(Provided entries)

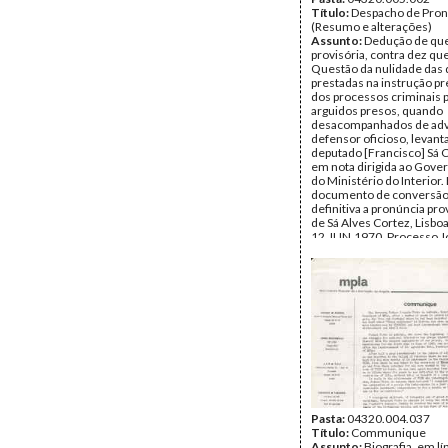
Título:
Despacho de Pron
(Resumo e alterações)
Assunto:
Dedução de que
provisória, contra dez qu
Questão da nulidade das
prestadas na instrução pr
dos processos criminais 
arguidos presos, quando
desacompanhados de ad
defensor oficioso, levant
deputado [Francisco] Sá 
em nota dirigida ao Gover
do Ministério do Interior
documento de conversã
definitiva a pronúncia pro
de Sá Alves Cortez, Lisboa
12.JUN.1970. Processo 
Pinto de Andrade.
Data:
Quinta, 16 de Abril
Fundo:
Arquivo Mário Pin
Andrade
Tipo Documental:
Docum
Página(s):
8
Pasta:
04320.004.037
Título:
Communique
Assunto:
Biografia, em lí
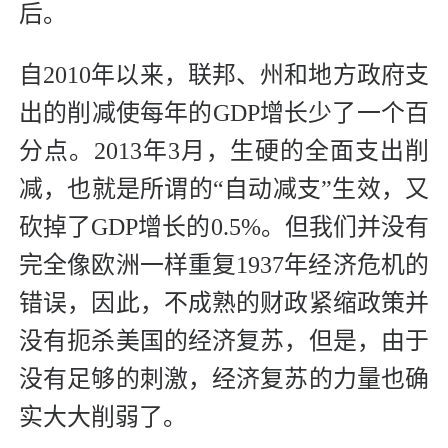
后。
自2010年以来，联邦、州和地方政府支
出的削减使每年的GDP增长少了一个百
分点。2013年3月，生硬的全面支出削
减，也就是所谓的“自动减支”生效，又
砍掉了GDP增长的0.5%。但我们并没有
完全像欧洲一样重复1937年经济危机的
错误，因此，不成熟的财政紧缩政策并
没有扼杀美国的经济复苏，但是，由于
没有足够的刺激，经济复苏的力量也确
实大大削弱了。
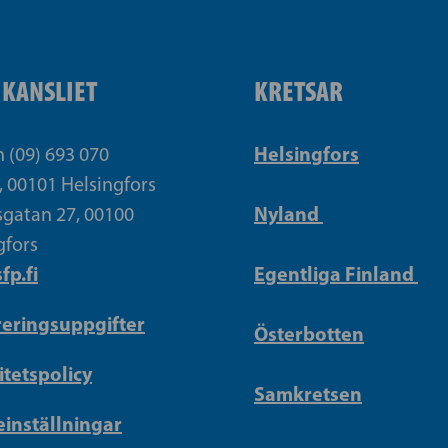
IKANSLIET
KRETSAR
Helsingfors
n (09) 693 070
, 00101 Helsingfors
Nyland
gatan 27, 00100
gfors
fp.fi
Egentliga Finland
reringsuppgifter
Österbotten
itetspolicy
Samkretsen
inställningar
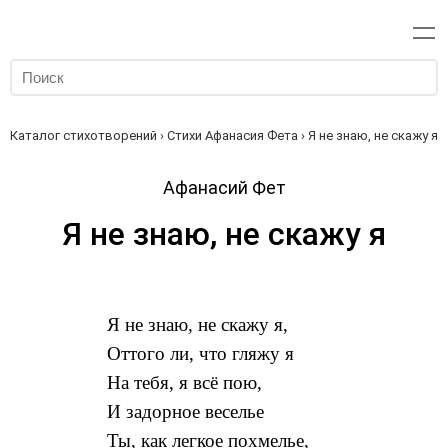
Каталог стихотворений
›
Стихи Афанасия Фета
› Я не знаю, не скажу я
Афанасий Фет
Я не знаю, не скажу я
Я не знаю, не скажу я,
Оттого ли, что гляжу я
На тебя, я всё пою,
И задорное веселье
Ты, как легкое похмелье,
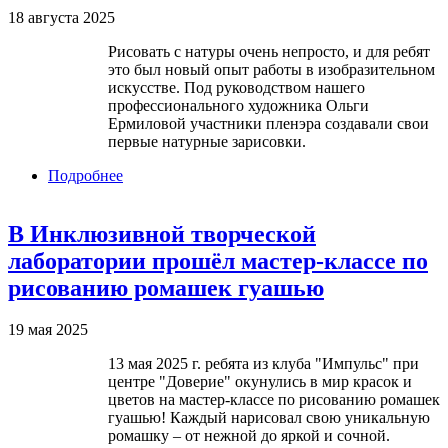
18 августа 2025
Рисовать с натуры очень непросто, и для ребят
это был новый опыт работы в изобразительном
искусстве. Под руководством нашего
профессионального художника Ольги
Ермиловой участники пленэра создавали свои
первые натурные зарисовки.
Подробнее
о Ребята из РОО РМЭ "Особая семья" приняли
участие в летнем творческом пленэре!
В Инклюзивной творческой
лаборатории прошёл мастер-классе по
рисованию ромашек гуашью
19 мая 2025
13 мая 2025 г. ребята из клуба "Импульс" при
центре "Доверие" окунулись в мир красок и
цветов на мастер-классе по рисованию ромашек
гуашью! Каждый нарисовал свою уникальную
ромашку – от нежной до яркой и сочной.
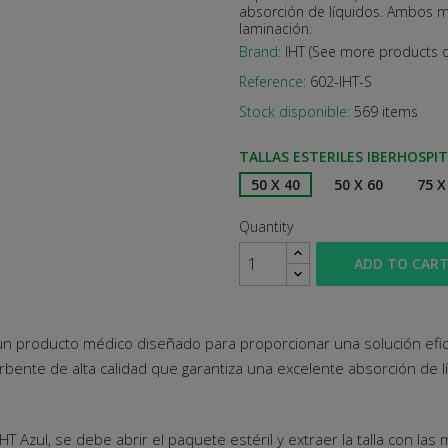
absorción de líquidos. Ambos m
laminación.
Brand:
IHT (See more products o
Reference:
602-IHT-S
Stock disponible:
569 items
TALLAS ESTERILES IBERHOSPI
50 X 40
50 X 60
75 X
Quantity
ADD TO CAR
es un producto médico diseñado para proporcionar una solución ef
orbente de alta calidad que garantiza una excelente absorción de l
e IHT Azul, se debe abrir el paquete estéril y extraer la talla con l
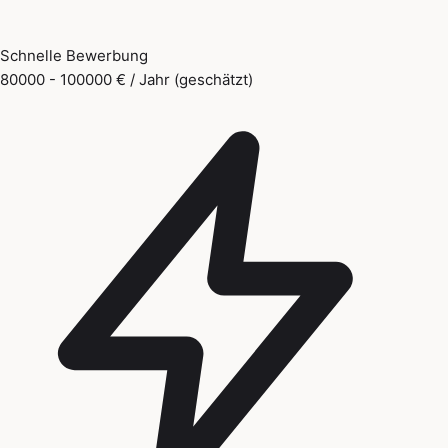
Schnelle Bewerbung
80000 - 100000 € / Jahr (geschätzt)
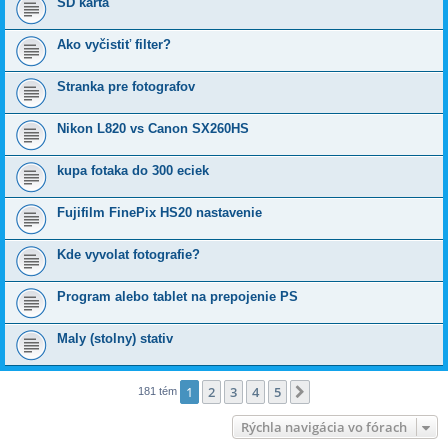
SD karta
Ako vyčistiť filter?
Stranka pre fotografov
Nikon L820 vs Canon SX260HS
kupa fotaka do 300 eciek
Fujifilm FinePix HS20 nastavenie
Kde vyvolat fotografie?
Program alebo tablet na prepojenie PS
Maly (stolny) stativ
1
2
3
4
5
Ďalšia
181 tém
Rýchla navigácia vo fórach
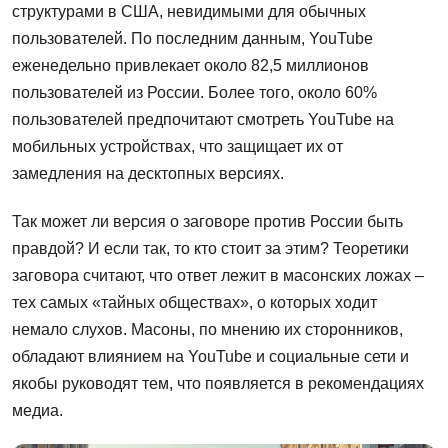
структурами в США, невидимыми для обычных
пользователей. По последним данным, YouTube
еженедельно привлекает около 82,5 миллионов
пользователей из России. Более того, около 60%
пользователей предпочитают смотреть YouTube на
мобильных устройствах, что защищает их от
замедления на десктопных версиях.
Так может ли версия о заговоре против России быть
правдой? И если так, то кто стоит за этим? Теоретики
заговора считают, что ответ лежит в масонских ложах –
тех самых «тайных обществах», о которых ходит
немало слухов. Масоны, по мнению их сторонников,
обладают влиянием на YouTube и социальные сети и
якобы руководят тем, что появляется в рекомендациях
медиа.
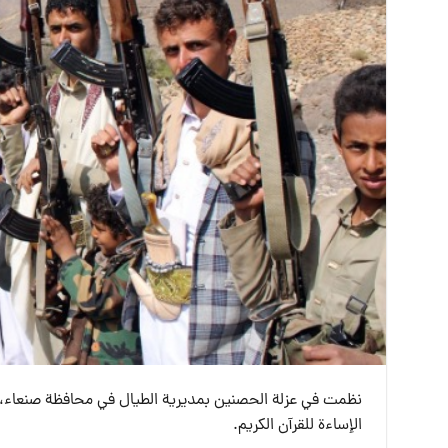
نظمت في عزلة الحصنين بمديرية الطيال في محافظة صنعاء، وق
الإساءة للقرآن الكريم.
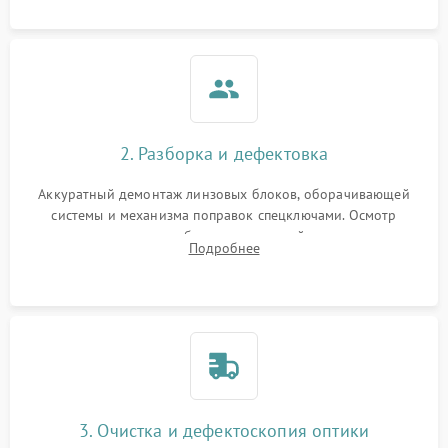
загрязнений и нарушений герметичности.
2. Разборка и дефектовка
Аккуратный демонтаж линзовых блоков, оборачивающей
системы и механизма поправок спецключами. Осмотр
внутренних резьбовых соединений, пружин и
Подробнее
уплотнительных колец. Поиск причин люфта, смещения
точки попадания или заклинивания подвижных частей.
3. Очистка и дефектоскопия оптики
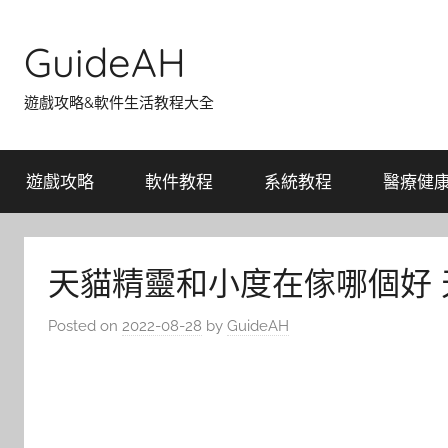
Skip
to
GuideAH
content
遊戲攻略&軟件生活教程大全
遊戲攻略
軟件教程
系統教程
醫療健
天貓精靈和小度在傢哪個好
Posted on
2022-08-28
by
GuideAH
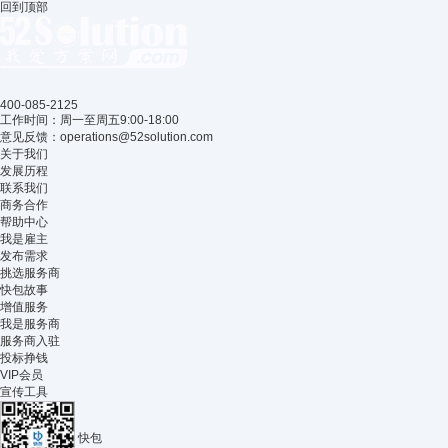
用
时
回到顶部
合
集
钟
理
成
进
的
电
行
布
路，
相
局
其
应
规
400-085-2125
核
的
划
工作时间：周一至周五9:00-18:00
心
分
最
意见反馈：operations@52solution.com
功
频、
大
关于我们
能
倍
限
发展历程
是
频
度
联系我们
提
或
商务合作
屏
供
转
帮助中心
蔽
精
我是雇主
换
来
发布需求
准、
处
自
挑选服务商
稳
理，
板
快包故事
定
从
上
增值服务
的
而
其
我是服务商
时
为
他
服务商入驻
间
各
信
投标挣钱
信
模
号
VIP会员
息
块
源
宣传工具
（包
提
的
括
供
电
秒、
适
快包
磁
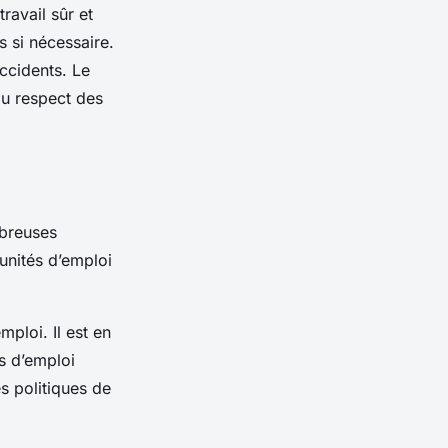
ravail sûr et
 si nécessaire.
ccidents. Le
au respect des
mbreuses
unités d’emploi
ploi. Il est en
s d’emploi
s politiques de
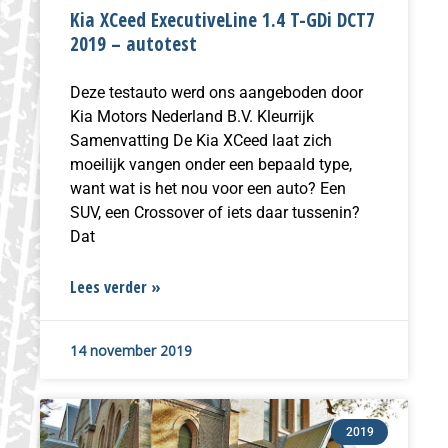
Kia XCeed ExecutiveLine 1.4 T-GDi DCT7
2019 – autotest
Deze testauto werd ons aangeboden door
Kia Motors Nederland B.V. Kleurrijk
Samenvatting De Kia XCeed laat zich
moeilijk vangen onder een bepaald type,
want wat is het nou voor een auto? Een
SUV, een Crossover of iets daar tussenin?
Dat
Lees verder »
14 november 2019
2019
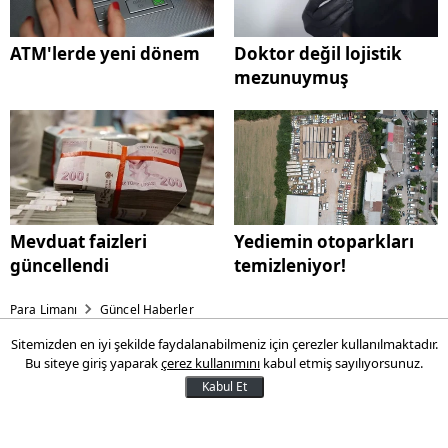
ATM'lerde yeni dönem
Doktor değil lojistik
mezunuymuş
Mevduat faizleri
Yediemin otoparkları
güncellendi
temizleniyor!
Para Limanı
Güncel Haberler
Sitemizden en iyi şekilde faydalanabilmeniz için çerezler kullanılmaktadır.
Bakan Uraloğlu duyurdu:
Bu siteye giriş yaparak
çerez kullanımını
kabul etmiş sayılıyorsunuz.
İstanbul Havalimanı'ndan
Kabul Et
çifte başarı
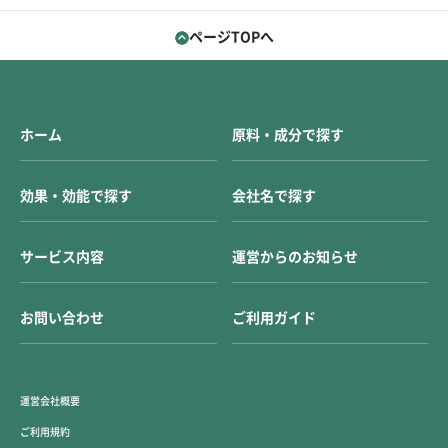
ページTOPへ
ホーム
原料・成分で探す
効果・効能で探す
会社名で探す
サービス内容
運営からのお知らせ
お問い合わせ
ご利用ガイド
運営会社概要
ご利用規約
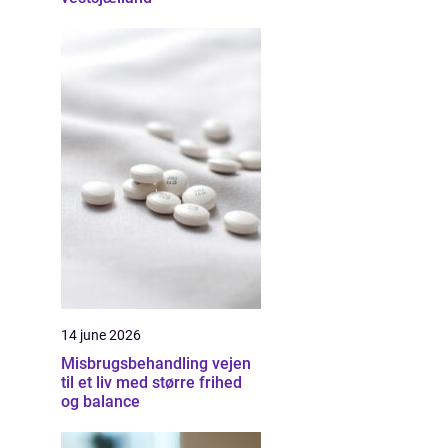
14 june 2026
Misbrugsbehandling vejen
til et liv med større frihed
og balance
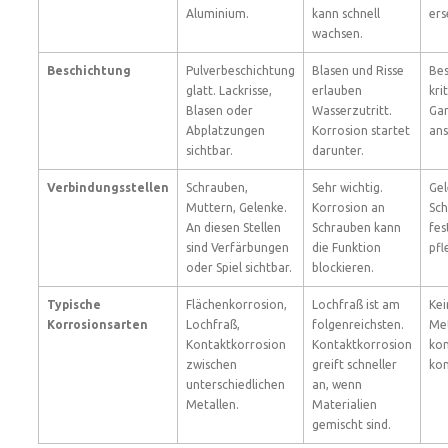
Aluminium.
kann schnell
ers
wachsen.
Beschichtung
Pulverbeschichtung
Blasen und Risse
Bes
glatt. Lackrisse,
erlauben
kri
Blasen oder
Wasserzutritt.
Ga
Abplatzungen
Korrosion startet
ans
sichtbar.
darunter.
Verbindungsstellen
Schrauben,
Sehr wichtig.
Ge
Muttern, Gelenke.
Korrosion an
Sch
An diesen Stellen
Schrauben kann
fes
sind Verfärbungen
die Funktion
pfl
oder Spiel sichtbar.
blockieren.
Typische
Flächenkorrosion,
Lochfraß ist am
Kei
Korrosionsarten
Lochfraß,
folgenreichsten.
Met
Kontaktkorrosion
Kontaktkorrosion
kom
zwischen
greift schneller
kon
unterschiedlichen
an, wenn
Metallen.
Materialien
gemischt sind.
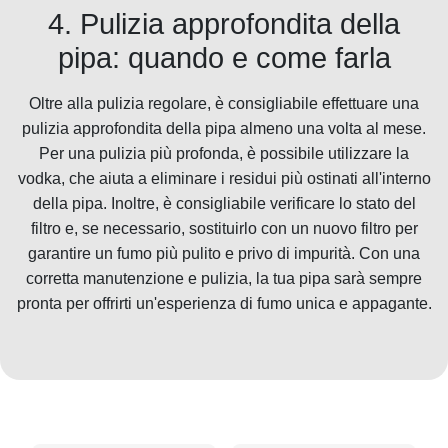
4. Pulizia approfondita della
pipa: quando e come farla
Oltre alla pulizia regolare, è consigliabile effettuare una
pulizia approfondita della pipa almeno una volta al mese.
Per una pulizia più profonda, è possibile utilizzare la
vodka, che aiuta a eliminare i residui più ostinati all'interno
della pipa. Inoltre, è consigliabile verificare lo stato del
filtro e, se necessario, sostituirlo con un nuovo filtro per
garantire un fumo più pulito e privo di impurità. Con una
corretta manutenzione e pulizia, la tua pipa sarà sempre
pronta per offrirti un'esperienza di fumo unica e appagante.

(End Provided entries)

Exercise aim:
Write out, word for word, every line of text in the data above, leaving out the pictures.

Your response:
Título:
Despacho de Pron
(Resumo e alterações)
Assunto:
Dedução de que
provisória, contra dez qu
Questão da nulidade das
prestadas na instrução pr
dos processos criminais 
arguidos presos, quando
desacompanhados de ad
defensor oficioso, levant
deputado [Francisco] Sá 
em nota dirigida ao Gover
do Ministério do Interior
documento de conversã
definitiva a pronúncia pro
de Sá Alves Cortez, Lisboa
12.JUN.1970. Processo 
Pinto de Andrade.
Data:
Quinta, 16 de Abril
Fundo:
Arquivo Mário Pin
Andrade
Tipo Documental:
Docum
Página(s):
8
Pasta:
04320.004.037
Título:
Communique
Assunto:
Biografia, em lí
后。
自2010年以来，联邦、州和地方政府支
出的削减使每年的GDP增长少了一个百
分点。2013年3月，生硬的全面支出削
减，也就是所谓的“自动减支”生效，又
砍掉了GDP增长的0.5%。但我们并没有
完全像欧洲一样重复1937年经济危机的
错误，因此，不成熟的财政紧缩政策并
没有扼杀美国的经济复苏，但是，由于
没有足够的刺激，经济复苏的力量也确
实大大削弱了。
IKANSLIET
KRETSAR
Helsingfors
n (09) 693 070
, 00101 Helsingfors
Nyland
gatan 27, 00100
gfors
fp.fi
Egentliga Finland
reringsuppgifter
Österbotten
itetspolicy
Samkretsen
inställningar
Каталог стихотворений
›
Стихи Афанасия Фета
› Я не знаю, не скажу я
Афанасий Фет
Я не знаю, не скажу я
Я не знаю, не скажу я,
Оттого ли, что гляжу я
На тебя, я всё пою,
И задорное веселье
Ты, как легкое похмелье,
18 августа 2025
Рисовать с натуры очень непросто, и для ребят
это был новый опыт работы в изобразительном
искусстве. Под руководством нашего
профессионального художника Ольги
Ермиловой участники пленэра создавали свои
первые натурные зарисовки.
Подробнее
о Ребята из РОО РМЭ "Особая семья" приняли
участие в летнем творческом пленэре!
В Инклюзивной творческой
лаборатории прошёл мастер-классе по
рисованию ромашек гуашью
19 мая 2025
13 мая 2025 г. ребята из клуба "Импульс" при
центре "Доверие" окунулись в мир красок и
цветов на мастер-классе по рисованию ромашек
гуашью! Каждый нарисовал свою уникальную
ромашку – от нежной до яркой и сочной.
absorción de líquidos. Ambos m
laminación.
Brand:
IHT (See more products o
Reference:
602-IHT-S
Stock disponible:
569 items
TALLAS ESTERILES IBERHOSPI
50 X 40
50 X 60
75 X
Quantity
ADD TO CAR
es un producto médico diseñado para proporcionar una solución ef
orbente de alta calidad que garantiza una excelente absorción de l
e IHT Azul, se debe abrir el paquete estéril y extraer la talla con l
Schnelle Bewerbung
80000 - 100000 € / Jahr (geschätzt)
SD karta
Ako vyčistiť filter?
Stranka pre fotografov
Nikon L820 vs Canon SX260HS
kupa fotaka do 300 eciek
Fujifilm FinePix HS20 nastavenie
Kde vyvolat fotografie?
Program alebo tablet na prepojenie PS
Maly (stolny) stativ
1
2
3
4
5
Ďalšia
181 tém
Rýchla navigácia vo fórach
структурами в США, невидимыми для обычных
пользователей. По последним данным, YouTube
еженедельно привлекает около 82,5 миллионов
пользователей из России. Более того, около 60%
пользователей предпочитают смотреть YouTube на
мобильных устройствах, что защищает их от
замедления на десктопных версиях.
Так может ли версия о заговоре против России быть
правдой? И если так, то кто стоит за этим? Теоретики
заговора считают, что ответ лежит в масонских ложах –
тех самых «тайных обществах», о которых ходит
немало слухов. Масоны, по мнению их сторонников,
обладают влиянием на YouTube и социальные сети и
якобы руководят тем, что появляется в рекомендациях
медиа.
نظمت في عزلة الحصنين بمديرية الطيال في محافظة صنعاء، وق
الإساءة للقرآن الكريم.
загрязнений и нарушений герметичности.
2. Разборка и дефектовка
Аккуратный демонтаж линзовых блоков, оборачивающей
системы и механизма поправок спецключами. Осмотр
внутренних резьбовых соединений, пружин и
Подробнее
уплотнительных колец. Поиск причин люфта, смещения
точки попадания или заклинивания подвижных частей.
3. Очистка и дефектоскопия оптики
Skip
to
GuideAH
content
遊戲攻略&軟件生活教程大全
遊戲攻略
軟件教程
系統教程
醫療健
天貓精靈和小度在傢哪個好
Posted on
2022-08-28
by
GuideAH
用
时
回到顶部
合
集
钟
理
成
进
的
电
行
布
路，
相
局
其
应
规
400-085-2125
核
的
划
工作时间：周一至周五9:00-18:00
心
分
最
意见反馈：operations@52solution.com
功
频、
大
关于我们
能
倍
限
发展历程
是
频
度
联系我们
提
或
商务合作
屏
供
转
帮助中心
蔽
精
我是雇主
换
来
发布需求
准、
处
自
挑选服务商
稳
理，
板
快包故事
定
从
上
增值服务
的
而
其
我是服务商
时
为
他
服务商入驻
间
各
信
投标挣钱
信
模
号
VIP会员
息
块
源
宣传工具
（包
提
的
括
供
电
秒、
适
快包
磁
ravail sûr et
 si nécessaire.
ccidents. Le
au respect des
mbreuses
unités d’emploi
ploi. Il est en
s d’emploi
s politiques de
Kia XCeed ExecutiveLine 1.4 T-GDi DCT7
2019 – autotest
Deze testauto werd ons aangeboden door
Kia Motors Nederland B.V. Kleurrijk
Samenvatting De Kia XCeed laat zich
moeilijk vangen onder een bepaald type,
want wat is het nou voor een auto? Een
SUV, een Crossover of iets daar tussenin?
Dat
Lees verder »
14 november 2019
2019
ATM'lerde yeni dönem
Doktor değil lojistik
mezunuymuş
Mevduat faizleri
Yediemin otoparkları
güncellendi
temizleniyor!
Para Limanı
Güncel Haberler
Sitemizden en iyi şekilde faydalanabilmeniz için çerezler kullanılmaktadır.
Bakan Uraloğlu duyurdu:
Bu siteye giriş yaparak
çerez kullanımını
kabul etmiş sayılıyorsunuz.
İstanbul Havalimanı'ndan
Kabul Et
çifte başarı
ページTOPへ
ホーム
原料・成分で探す
効果・効能で探す
会社名で探す
サービス内容
運営からのお知らせ
お問い合わせ
ご利用ガイド
運営会社概要
ご利用規約
14 june 2026
Misbrugsbehandling vejen
til et liv med større frihed
og balance
Aluminium.
kann schnell
ers
wachsen.
Beschichtung
Pulverbeschichtung
Blasen und Risse
Bes
glatt. Lackrisse,
erlauben
kri
Blasen oder
Wasserzutritt.
Ga
Abplatzungen
Korrosion startet
ans
sichtbar.
darunter.
Verbindungsstellen
Schrauben,
Sehr wichtig.
Ge
Muttern, Gelenke.
Korrosion an
Sch
An diesen Stellen
Schrauben kann
fes
sind Verfärbungen
die Funktion
pfl
oder Spiel sichtbar.
blockieren.
Typische
Flächenkorrosion,
Lochfraß ist am
Kei
Korrosionsarten
Lochfraß,
folgenreichsten.
Met
Kontaktkorrosion
Kontaktkorrosion
kom
zwischen
greift schneller
kon
unterschiedlichen
an, wenn
Metallen.
Materialien
gemischt sind.
4. Pulizia approfondita della
pipa: quando e come farla
Oltre alla pulizia regolare, è consigliabile effettuare una
pulizia approfondita della pipa almeno una volta al mese.
Per una pulizia più profonda, è possibile utilizzare la
vodka, che aiuta a eliminare i residui più ostinati all'interno
della pipa. Inoltre, è consigliabile verificare lo stato del
filtro e, se necessario, sostituirlo con un nuovo filtro per
garantire un fumo più pulito e privo di impurità. Con una
corretta manutenzione e pulizia, la tua pipa sarà sempre
pronta per offrirti un'esperienza di fumo unica e appagante.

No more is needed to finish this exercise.